● WRITTEN REQUEST
Copy out the records below word for word, from their first line through the line containing "common name: Hen harrier", including that line.

## BEGIN TASK MATERIAL

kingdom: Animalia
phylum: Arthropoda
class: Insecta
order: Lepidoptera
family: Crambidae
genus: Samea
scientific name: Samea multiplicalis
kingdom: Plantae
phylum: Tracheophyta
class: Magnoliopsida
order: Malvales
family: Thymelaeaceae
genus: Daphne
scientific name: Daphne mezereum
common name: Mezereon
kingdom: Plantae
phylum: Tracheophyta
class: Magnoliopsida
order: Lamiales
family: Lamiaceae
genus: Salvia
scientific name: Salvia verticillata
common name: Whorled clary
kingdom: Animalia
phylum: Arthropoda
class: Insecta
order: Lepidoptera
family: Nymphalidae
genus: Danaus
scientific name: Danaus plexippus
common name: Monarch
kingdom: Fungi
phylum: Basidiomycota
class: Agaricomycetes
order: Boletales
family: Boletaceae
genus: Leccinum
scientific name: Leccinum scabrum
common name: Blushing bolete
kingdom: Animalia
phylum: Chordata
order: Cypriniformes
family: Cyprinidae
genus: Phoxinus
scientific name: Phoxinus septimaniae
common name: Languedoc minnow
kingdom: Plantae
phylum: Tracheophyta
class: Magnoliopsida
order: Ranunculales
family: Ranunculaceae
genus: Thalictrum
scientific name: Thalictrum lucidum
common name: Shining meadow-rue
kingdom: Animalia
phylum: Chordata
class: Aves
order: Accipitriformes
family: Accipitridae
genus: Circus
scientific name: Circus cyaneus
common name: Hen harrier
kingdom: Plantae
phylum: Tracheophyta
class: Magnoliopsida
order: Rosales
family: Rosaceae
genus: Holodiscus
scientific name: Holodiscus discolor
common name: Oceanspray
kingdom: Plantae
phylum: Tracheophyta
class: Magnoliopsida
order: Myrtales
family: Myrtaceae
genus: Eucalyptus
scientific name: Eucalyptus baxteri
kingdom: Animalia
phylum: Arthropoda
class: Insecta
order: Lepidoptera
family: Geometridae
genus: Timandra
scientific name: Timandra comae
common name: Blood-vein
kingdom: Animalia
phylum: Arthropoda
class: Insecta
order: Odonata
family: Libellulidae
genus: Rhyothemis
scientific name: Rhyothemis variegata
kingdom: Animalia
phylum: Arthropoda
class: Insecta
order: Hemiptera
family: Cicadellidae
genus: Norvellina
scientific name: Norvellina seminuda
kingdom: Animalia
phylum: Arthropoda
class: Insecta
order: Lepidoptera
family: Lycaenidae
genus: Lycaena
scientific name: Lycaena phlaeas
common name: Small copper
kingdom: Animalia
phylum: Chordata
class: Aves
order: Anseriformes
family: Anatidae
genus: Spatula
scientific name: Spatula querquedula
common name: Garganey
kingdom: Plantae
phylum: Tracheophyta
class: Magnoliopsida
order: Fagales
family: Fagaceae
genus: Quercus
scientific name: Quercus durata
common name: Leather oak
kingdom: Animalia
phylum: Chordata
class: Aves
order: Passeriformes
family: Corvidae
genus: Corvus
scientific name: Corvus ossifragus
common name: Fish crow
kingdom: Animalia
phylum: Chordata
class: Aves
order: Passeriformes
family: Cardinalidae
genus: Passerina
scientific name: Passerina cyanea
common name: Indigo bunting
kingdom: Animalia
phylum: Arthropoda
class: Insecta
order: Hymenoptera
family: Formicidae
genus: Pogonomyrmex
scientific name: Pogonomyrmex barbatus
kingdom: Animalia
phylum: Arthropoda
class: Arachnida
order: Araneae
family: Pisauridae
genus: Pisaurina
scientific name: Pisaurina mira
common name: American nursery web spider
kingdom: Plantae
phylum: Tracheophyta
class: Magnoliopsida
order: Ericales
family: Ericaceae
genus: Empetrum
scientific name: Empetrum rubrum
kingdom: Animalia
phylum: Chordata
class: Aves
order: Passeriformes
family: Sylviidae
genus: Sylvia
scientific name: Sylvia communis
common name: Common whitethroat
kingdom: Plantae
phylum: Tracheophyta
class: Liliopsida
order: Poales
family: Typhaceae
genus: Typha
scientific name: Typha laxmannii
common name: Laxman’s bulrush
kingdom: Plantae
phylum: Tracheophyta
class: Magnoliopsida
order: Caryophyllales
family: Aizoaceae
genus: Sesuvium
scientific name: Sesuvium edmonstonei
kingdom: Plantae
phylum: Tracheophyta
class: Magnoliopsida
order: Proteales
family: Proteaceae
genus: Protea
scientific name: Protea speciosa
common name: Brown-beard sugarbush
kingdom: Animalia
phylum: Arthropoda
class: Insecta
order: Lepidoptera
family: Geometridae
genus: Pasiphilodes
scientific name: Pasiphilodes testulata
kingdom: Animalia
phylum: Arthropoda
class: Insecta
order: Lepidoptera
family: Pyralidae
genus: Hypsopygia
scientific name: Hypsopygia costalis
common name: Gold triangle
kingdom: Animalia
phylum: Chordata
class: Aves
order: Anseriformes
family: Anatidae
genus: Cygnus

## END TASK MATERIAL

● COMPLETE OUTPUT
kingdom: Animalia
phylum: Arthropoda
class: Insecta
order: Lepidoptera
family: Crambidae
genus: Samea
scientific name: Samea multiplicalis
kingdom: Plantae
phylum: Tracheophyta
class: Magnoliopsida
order: Malvales
family: Thymelaeaceae
genus: Daphne
scientific name: Daphne mezereum
common name: Mezereon
kingdom: Plantae
phylum: Tracheophyta
class: Magnoliopsida
order: Lamiales
family: Lamiaceae
genus: Salvia
scientific name: Salvia verticillata
common name: Whorled clary
kingdom: Animalia
phylum: Arthropoda
class: Insecta
order: Lepidoptera
family: Nymphalidae
genus: Danaus
scientific name: Danaus plexippus
common name: Monarch
kingdom: Fungi
phylum: Basidiomycota
class: Agaricomycetes
order: Boletales
family: Boletaceae
genus: Leccinum
scientific name: Leccinum scabrum
common name: Blushing bolete
kingdom: Animalia
phylum: Chordata
order: Cypriniformes
family: Cyprinidae
genus: Phoxinus
scientific name: Phoxinus septimaniae
common name: Languedoc minnow
kingdom: Plantae
phylum: Tracheophyta
class: Magnoliopsida
order: Ranunculales
family: Ranunculaceae
genus: Thalictrum
scientific name: Thalictrum lucidum
common name: Shining meadow-rue
kingdom: Animalia
phylum: Chordata
class: Aves
order: Accipitriformes
family: Accipitridae
genus: Circus
scientific name: Circus cyaneus
common name: Hen harrier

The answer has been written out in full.